After hearing Jesus’s teaching on how to handle someone who has committed an offense against us, Peter raises a question which reflects Jewish thinking about forgiveness in the first century. The “process” Jesus outlined in 18:15-20 sounds like a person might receive two warnings before being excommunicated from the assembly of believers. In Matthew 5:39, Jesus describes “turning the other cheek.” Did he want to imply “two chances” in that teaching?

Peter had discussed the temple tax with Jesus in 17:24-27, a pericope which follows “the disciples were filled with grief,” the same phrase appears in 18:31 (fellow servants are “filled with outrage”). Perhaps this is a frame?
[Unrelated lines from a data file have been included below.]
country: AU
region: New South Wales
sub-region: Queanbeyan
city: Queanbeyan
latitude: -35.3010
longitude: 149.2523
Perhaps Peter is being generous, not simply turning the other cheek, or forgive twice then bring it to the assembly and excommunicate the sinner. Seven times forgiveness would be remarkable!
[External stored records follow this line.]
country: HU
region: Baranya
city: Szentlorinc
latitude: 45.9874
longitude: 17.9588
Judaism did emphasize forgiveness for those who have offended. In the Testament of Gad, for example, the writer says “Love one another from the heart, therefore, and if anyone sins against you, speak to him in peace. Expel the venom of hatred, and do not harbor deceit in your heart. If anyone confesses and repents, forgive him” (T.Gad 6:3). This example is sufficient to demonstrate Jews in the first century were not proto-Puritans condemning everyone’s sin, nor were they standing on the street corners with signs damning everyone else to Hell. For the most part, the Judaism of Jesus’s day understood they had received great mercy and grace from God and that the “venom of hatred” does no one any good.

Jesus extends forgiveness to “seven times seventy.” By this he means the kind of unending forgiveness God has already given to the disciples, and by extension to all those who are in Christ in the present age.
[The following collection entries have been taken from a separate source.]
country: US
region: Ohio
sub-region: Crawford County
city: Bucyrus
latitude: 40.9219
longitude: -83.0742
The translation of the number of times to forgive is difficult, it could be seventy-seven times (as in the ESV, NIV and most modern translations) or “seventy times seven” (as in the KJV), which would be 490 times in all.  Although both are possible, most scholars today think the phrase is modeled on the LXX of Genesis 4:24, Lamech will be avenged “seventy-fold seven” (Nolland, Matthew, 754). In Genesis 4:24 Lamech wanted to be avenged seventy fold, Jesus is reversing that sort of outrageous, unlimited vengeance with equally outrageous, unlimited mercy.

In either case, Jesus is using hyperbole to express the idea that his disciples will not keep an accounting of wrong, but rather will reflect the unending mercy of the heavenly Father who has already forgiven them of all of their sins.

The problem is too many Christians are thin-skinned when it comes to taking offense. Five minutes on Facebook is enough to prove Christians are easily offended and do not offer forgiveness to those who need it. In fact, Christians are quick to use the “venom of hatred” when they are comfortably anonymous!

But As Craig Keener observes, “No one can offend our human moral sensibilities as much as everyone offends the moral sensibilities of a perfect God” (Matthew, 458). Rather than be offended at the sins of others, Christians ought to be amazed at the grace they have received and offer that some grace and mercy to other who desperately need it.